TASK TO CARRY OUT
Quote every line below exactly and skip any picture.
::::
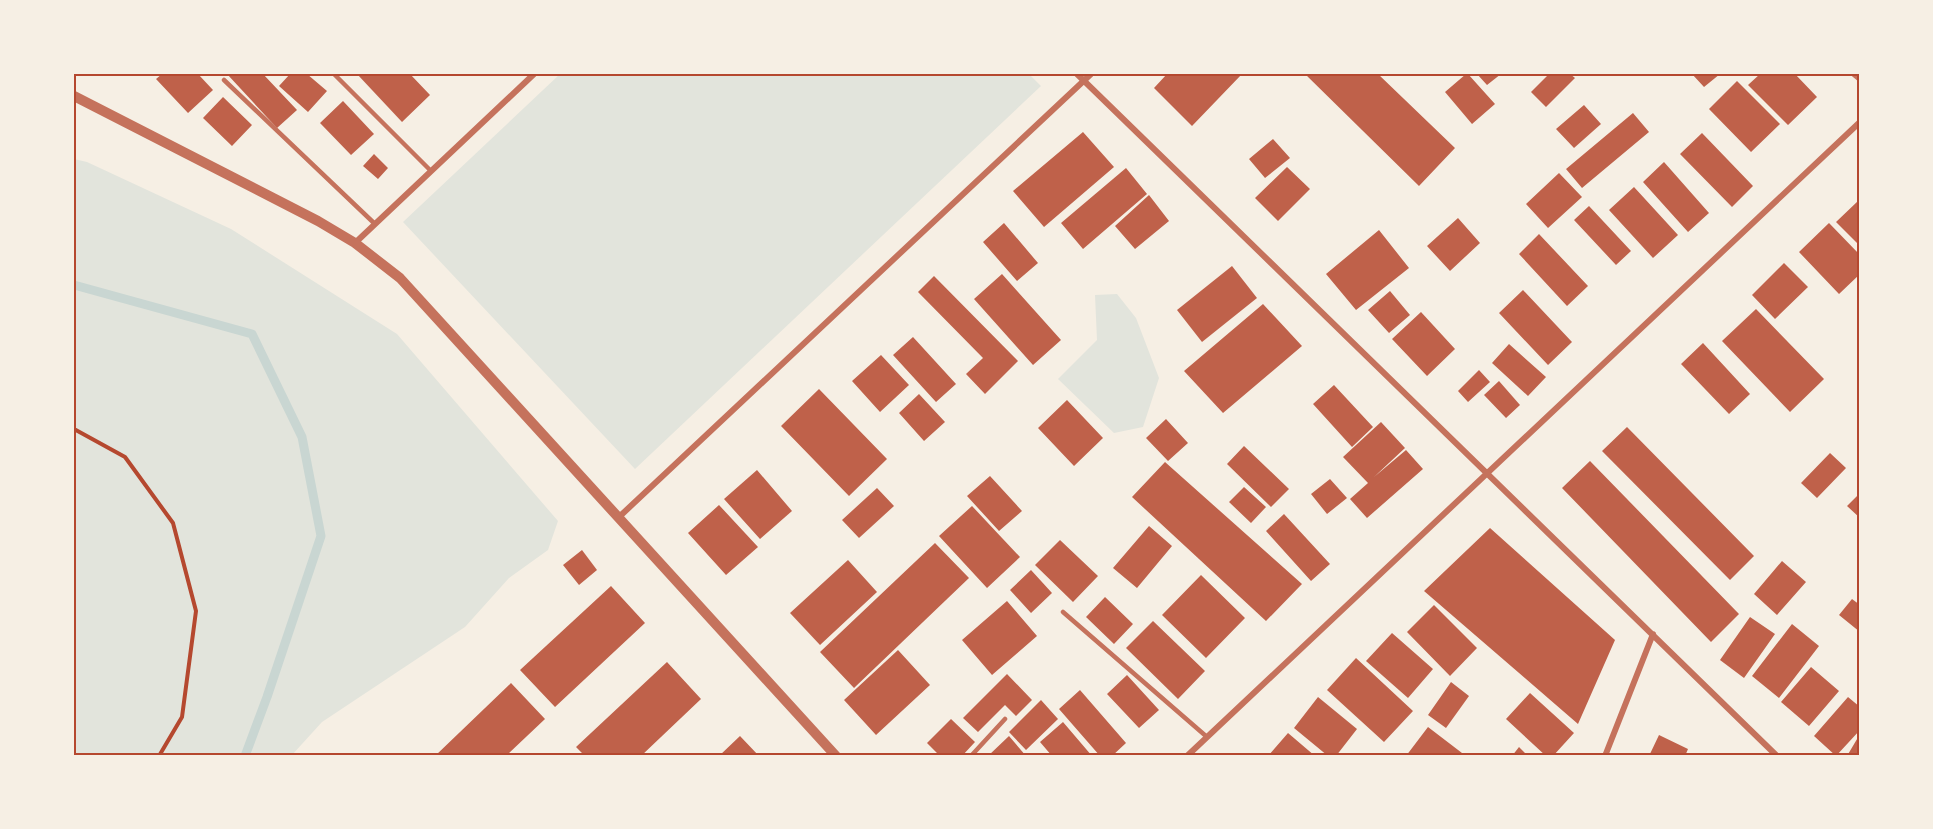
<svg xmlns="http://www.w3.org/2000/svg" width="1933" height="829" font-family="Barlow,sans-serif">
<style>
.green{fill:#e2e4dc}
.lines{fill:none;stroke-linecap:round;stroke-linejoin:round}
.stream{stroke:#c9d6d2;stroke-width:9}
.building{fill:#bf614a}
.path{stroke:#b5482f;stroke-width:4}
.service{stroke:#c5725c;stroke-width:4.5}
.minor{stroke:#c5725c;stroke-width:6}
.tertiary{stroke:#c5725c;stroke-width:10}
.neatline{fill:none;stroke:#b5482f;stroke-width:2}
</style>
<rect width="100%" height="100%" fill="#f6efe4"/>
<path class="green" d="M560,74H1029L1041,86L635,469L403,222Z
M74,159L87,162L231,229L397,334L558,521L548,550L509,578L465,627L322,722L292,755L74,756Z
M1117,294L1136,318L1159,378L1143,427L1114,433L1058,379L1097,340L1095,295Z"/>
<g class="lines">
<path class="stream" d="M74,285L252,334L302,437L321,536L267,697L245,756"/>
</g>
<path class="building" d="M162,74H198L213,90L188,113L156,79Z
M227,74H263L297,110L277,128Z
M290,74H307L327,91L308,112L279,86Z
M357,74H410L430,95L402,122Z
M1167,74H1242L1192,126L1154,88Z
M1305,74H1378L1455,148L1419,186Z
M1466,74H1468L1495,104L1472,124L1445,92Z
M1477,74H1501L1487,85Z
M1549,74H1570L1575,78L1546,107L1531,92Z
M1692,74H1720L1704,87Z
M1760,74H1795L1817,97L1788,125L1748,85Z
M1737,81L1780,124L1751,152L1709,109Z
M223,97L252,125L232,146L203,118Z
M343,101L374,134L351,155L320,123Z
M1584,105L1601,124L1574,148L1556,129Z
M1633,113L1649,132L1582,188L1566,169Z
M1083,132L1114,167L1044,227L1013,191Z
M1702,133L1753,186L1732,207L1680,154Z
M1273,139L1290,158L1265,178L1249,159Z
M374,154L388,168L378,179L363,166Z
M1664,162L1709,213L1688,232L1643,182Z
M1287,167L1310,189L1278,221L1255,198Z
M1126,168L1147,194L1083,249L1061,223Z
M1559,173L1582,197L1548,228L1526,204Z
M1634,187L1678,235L1653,258L1609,210Z
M1149,195L1169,221L1135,249L1115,226Z
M1858,201L1860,202V246L1836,222Z
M1589,206L1631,251L1616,265L1574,220Z
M1458,218L1480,243L1450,271L1427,246Z
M1004,223L1038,263L1017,281L983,242Z
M1829,223L1860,255V274L1839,294L1799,252Z
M1379,230L1409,268L1356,310L1326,274Z
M1539,234L1588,286L1567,306L1519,254Z
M1784,263L1808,287L1775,319L1752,295Z
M1232,266L1257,298L1202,342L1177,310Z
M1002,274L1061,340L1033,365L974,299Z
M934,276L1018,361L985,394L966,374L983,358L918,292Z
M1523,290L1572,342L1548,365L1499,313Z
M1390,291L1410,315L1389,333L1368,310Z
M1263,304L1302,346L1223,413L1184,371Z
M1756,309L1824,379L1790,412L1722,341Z
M1421,312L1455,349L1427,376L1392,339Z
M913,337L956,384L936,402L893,355Z
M1703,343L1750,394L1729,414L1681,364Z
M1509,344L1546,377L1528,396L1492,363Z
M881,355L909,385L880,412L852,381Z
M1479,370L1490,382L1468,402L1458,391Z
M1499,381L1520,405L1506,418L1484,395Z
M1334,385L1373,427L1352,447L1313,404Z
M819,389L887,459L849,496L781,426Z
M919,394L945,422L924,441L899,413Z
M1067,400L1103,438L1074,466L1038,428Z
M1166,419L1188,443L1168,461L1146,438Z
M1381,422L1405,448L1374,477L1406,450L1423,469L1367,518L1350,499L1368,483L1343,457Z
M1627,427L1754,556L1730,580L1602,451Z
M1244,446L1289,489L1271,507L1227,464Z
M1830,453L1846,468L1817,498L1801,483Z
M1590,461L1739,614L1711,642L1562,488Z
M1165,462L1302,584L1266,621L1132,497Z
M757,470L792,511L760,539L724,499Z
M990,476L1022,511L999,531L967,496Z
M1330,479L1347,498L1327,514L1311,494Z
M1244,487L1266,507L1251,523L1229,502Z
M877,488L894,506L859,538L842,520Z
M1860,493V518L1847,506Z
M719,505L758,547L726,575L688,533Z
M972,506L1020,557L987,588L939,536Z
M1284,514L1330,564L1311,581L1266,531Z
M1149,526L1172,546L1137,588L1113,568Z
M1490,528L1615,640L1578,724L1424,591Z
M1060,540L1098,576L1073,602L1035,565Z
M935,543L969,578L854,688L820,652Z
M582,550L597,570L579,585L563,565Z
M848,560L877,592L820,645L790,613Z
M1782,561L1806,582L1777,615L1754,594Z
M1031,570L1052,593L1031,613L1010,590Z
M1201,575L1245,618L1206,658L1162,615Z
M611,586L645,623L555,707L520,670Z
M1105,597L1133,624L1114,644L1086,617Z
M1852,599L1860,605V632L1839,615Z
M1007,601L1037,636L992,675L962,640Z
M1434,605L1477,648L1450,676L1407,632Z
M1750,617L1775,634L1744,678L1720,660Z
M1153,621L1205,671L1178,699L1126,648Z
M1792,624L1819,646L1779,698L1752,676Z
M1392,633L1433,669L1408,698L1366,661Z
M898,650L930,685L876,735L844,700Z
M1356,658L1413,711L1384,742L1327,690Z
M667,662L701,699L641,756H585L576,747Z
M1811,667L1839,691L1809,726L1781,702Z
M1007,674L1032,700L1016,716L1005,705L978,732L963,718Z
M1127,675L1159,710L1139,728L1107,694Z
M1451,682L1469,696L1446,728L1428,715Z
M511,683L545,719L506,756H435Z
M1080,690L1126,743L1112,756H1100L1059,709Z
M1530,693L1574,733L1553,756H1546L1506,719Z
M1318,697L1357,729L1336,756H1328L1294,728Z
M1848,697L1860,707V730L1836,756L1814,736Z
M1041,700L1058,719L1026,750L1009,732Z
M951,719L975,742L962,756H940L927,743Z
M1063,722L1092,756H1052L1040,742Z
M1428,727L1462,753L1461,756H1406Z
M1288,733L1315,756H1268Z
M1860,734V756H1847Z
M1659,735L1688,749L1685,756H1649Z
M740,736L759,756H719Z
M1009,736L1026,756H988Z
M1519,747L1528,756H1512Z"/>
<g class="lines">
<path class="path" d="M74,429L125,457L173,523L196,611L182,717L159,756"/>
<path class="service" d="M334,74L431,171
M224,80L375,224
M1063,612L1207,737
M971,756L1005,719"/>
<path class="minor" d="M1077,74L1777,756
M1854,74L1860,79
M355,243L534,74
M619,517L1091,74
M1187,756L1860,122
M1605,756L1653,634"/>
<path class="tertiary" d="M74,96L318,221L355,243L400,278L836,756"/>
</g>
<rect width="1933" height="829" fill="none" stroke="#f6efe4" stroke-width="150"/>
<rect x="75" y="75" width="1783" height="679" class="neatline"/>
</svg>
::::
RESPONSE AREA
<svg xmlns="http://www.w3.org/2000/svg" width="1933" height="829" font-family="Barlow,sans-serif">
<style>
.green{fill:#e2e4dc}
.lines{fill:none;stroke-linecap:round;stroke-linejoin:round}
.stream{stroke:#c9d6d2;stroke-width:9}
.building{fill:#bf614a}
.path{stroke:#b5482f;stroke-width:4}
.service{stroke:#c5725c;stroke-width:4.5}
.minor{stroke:#c5725c;stroke-width:6}
.tertiary{stroke:#c5725c;stroke-width:10}
.neatline{fill:none;stroke:#b5482f;stroke-width:2}
</style>
<rect width="100%" height="100%" fill="#f6efe4"/>
<path class="green" d="M560,74H1029L1041,86L635,469L403,222Z
M74,159L87,162L231,229L397,334L558,521L548,550L509,578L465,627L322,722L292,755L74,756Z
M1117,294L1136,318L1159,378L1143,427L1114,433L1058,379L1097,340L1095,295Z"/>
<g class="lines">
<path class="stream" d="M74,285L252,334L302,437L321,536L267,697L245,756"/>
</g>
<path class="building" d="M162,74H198L213,90L188,113L156,79Z
M227,74H263L297,110L277,128Z
M290,74H307L327,91L308,112L279,86Z
M357,74H410L430,95L402,122Z
M1167,74H1242L1192,126L1154,88Z
M1305,74H1378L1455,148L1419,186Z
M1466,74H1468L1495,104L1472,124L1445,92Z
M1477,74H1501L1487,85Z
M1549,74H1570L1575,78L1546,107L1531,92Z
M1692,74H1720L1704,87Z
M1760,74H1795L1817,97L1788,125L1748,85Z
M1737,81L1780,124L1751,152L1709,109Z
M223,97L252,125L232,146L203,118Z
M343,101L374,134L351,155L320,123Z
M1584,105L1601,124L1574,148L1556,129Z
M1633,113L1649,132L1582,188L1566,169Z
M1083,132L1114,167L1044,227L1013,191Z
M1702,133L1753,186L1732,207L1680,154Z
M1273,139L1290,158L1265,178L1249,159Z
M374,154L388,168L378,179L363,166Z
M1664,162L1709,213L1688,232L1643,182Z
M1287,167L1310,189L1278,221L1255,198Z
M1126,168L1147,194L1083,249L1061,223Z
M1559,173L1582,197L1548,228L1526,204Z
M1634,187L1678,235L1653,258L1609,210Z
M1149,195L1169,221L1135,249L1115,226Z
M1858,201L1860,202V246L1836,222Z
M1589,206L1631,251L1616,265L1574,220Z
M1458,218L1480,243L1450,271L1427,246Z
M1004,223L1038,263L1017,281L983,242Z
M1829,223L1860,255V274L1839,294L1799,252Z
M1379,230L1409,268L1356,310L1326,274Z
M1539,234L1588,286L1567,306L1519,254Z
M1784,263L1808,287L1775,319L1752,295Z
M1232,266L1257,298L1202,342L1177,310Z
M1002,274L1061,340L1033,365L974,299Z
M934,276L1018,361L985,394L966,374L983,358L918,292Z
M1523,290L1572,342L1548,365L1499,313Z
M1390,291L1410,315L1389,333L1368,310Z
M1263,304L1302,346L1223,413L1184,371Z
M1756,309L1824,379L1790,412L1722,341Z
M1421,312L1455,349L1427,376L1392,339Z
M913,337L956,384L936,402L893,355Z
M1703,343L1750,394L1729,414L1681,364Z
M1509,344L1546,377L1528,396L1492,363Z
M881,355L909,385L880,412L852,381Z
M1479,370L1490,382L1468,402L1458,391Z
M1499,381L1520,405L1506,418L1484,395Z
M1334,385L1373,427L1352,447L1313,404Z
M819,389L887,459L849,496L781,426Z
M919,394L945,422L924,441L899,413Z
M1067,400L1103,438L1074,466L1038,428Z
M1166,419L1188,443L1168,461L1146,438Z
M1381,422L1405,448L1374,477L1406,450L1423,469L1367,518L1350,499L1368,483L1343,457Z
M1627,427L1754,556L1730,580L1602,451Z
M1244,446L1289,489L1271,507L1227,464Z
M1830,453L1846,468L1817,498L1801,483Z
M1590,461L1739,614L1711,642L1562,488Z
M1165,462L1302,584L1266,621L1132,497Z
M757,470L792,511L760,539L724,499Z
M990,476L1022,511L999,531L967,496Z
M1330,479L1347,498L1327,514L1311,494Z
M1244,487L1266,507L1251,523L1229,502Z
M877,488L894,506L859,538L842,520Z
M1860,493V518L1847,506Z
M719,505L758,547L726,575L688,533Z
M972,506L1020,557L987,588L939,536Z
M1284,514L1330,564L1311,581L1266,531Z
M1149,526L1172,546L1137,588L1113,568Z
M1490,528L1615,640L1578,724L1424,591Z
M1060,540L1098,576L1073,602L1035,565Z
M935,543L969,578L854,688L820,652Z
M582,550L597,570L579,585L563,565Z
M848,560L877,592L820,645L790,613Z
M1782,561L1806,582L1777,615L1754,594Z
M1031,570L1052,593L1031,613L1010,590Z
M1201,575L1245,618L1206,658L1162,615Z
M611,586L645,623L555,707L520,670Z
M1105,597L1133,624L1114,644L1086,617Z
M1852,599L1860,605V632L1839,615Z
M1007,601L1037,636L992,675L962,640Z
M1434,605L1477,648L1450,676L1407,632Z
M1750,617L1775,634L1744,678L1720,660Z
M1153,621L1205,671L1178,699L1126,648Z
M1792,624L1819,646L1779,698L1752,676Z
M1392,633L1433,669L1408,698L1366,661Z
M898,650L930,685L876,735L844,700Z
M1356,658L1413,711L1384,742L1327,690Z
M667,662L701,699L641,756H585L576,747Z
M1811,667L1839,691L1809,726L1781,702Z
M1007,674L1032,700L1016,716L1005,705L978,732L963,718Z
M1127,675L1159,710L1139,728L1107,694Z
M1451,682L1469,696L1446,728L1428,715Z
M511,683L545,719L506,756H435Z
M1080,690L1126,743L1112,756H1100L1059,709Z
M1530,693L1574,733L1553,756H1546L1506,719Z
M1318,697L1357,729L1336,756H1328L1294,728Z
M1848,697L1860,707V730L1836,756L1814,736Z
M1041,700L1058,719L1026,750L1009,732Z
M951,719L975,742L962,756H940L927,743Z
M1063,722L1092,756H1052L1040,742Z
M1428,727L1462,753L1461,756H1406Z
M1288,733L1315,756H1268Z
M1860,734V756H1847Z
M1659,735L1688,749L1685,756H1649Z
M740,736L759,756H719Z
M1009,736L1026,756H988Z
M1519,747L1528,756H1512Z"/>
<g class="lines">
<path class="path" d="M74,429L125,457L173,523L196,611L182,717L159,756"/>
<path class="service" d="M334,74L431,171
M224,80L375,224
M1063,612L1207,737
M971,756L1005,719"/>
<path class="minor" d="M1077,74L1777,756
M1854,74L1860,79
M355,243L534,74
M619,517L1091,74
M1187,756L1860,122
M1605,756L1653,634"/>
<path class="tertiary" d="M74,96L318,221L355,243L400,278L836,756"/>
</g>
<rect width="1933" height="829" fill="none" stroke="#f6efe4" stroke-width="150"/>
<rect x="75" y="75" width="1783" height="679" class="neatline"/>
</svg>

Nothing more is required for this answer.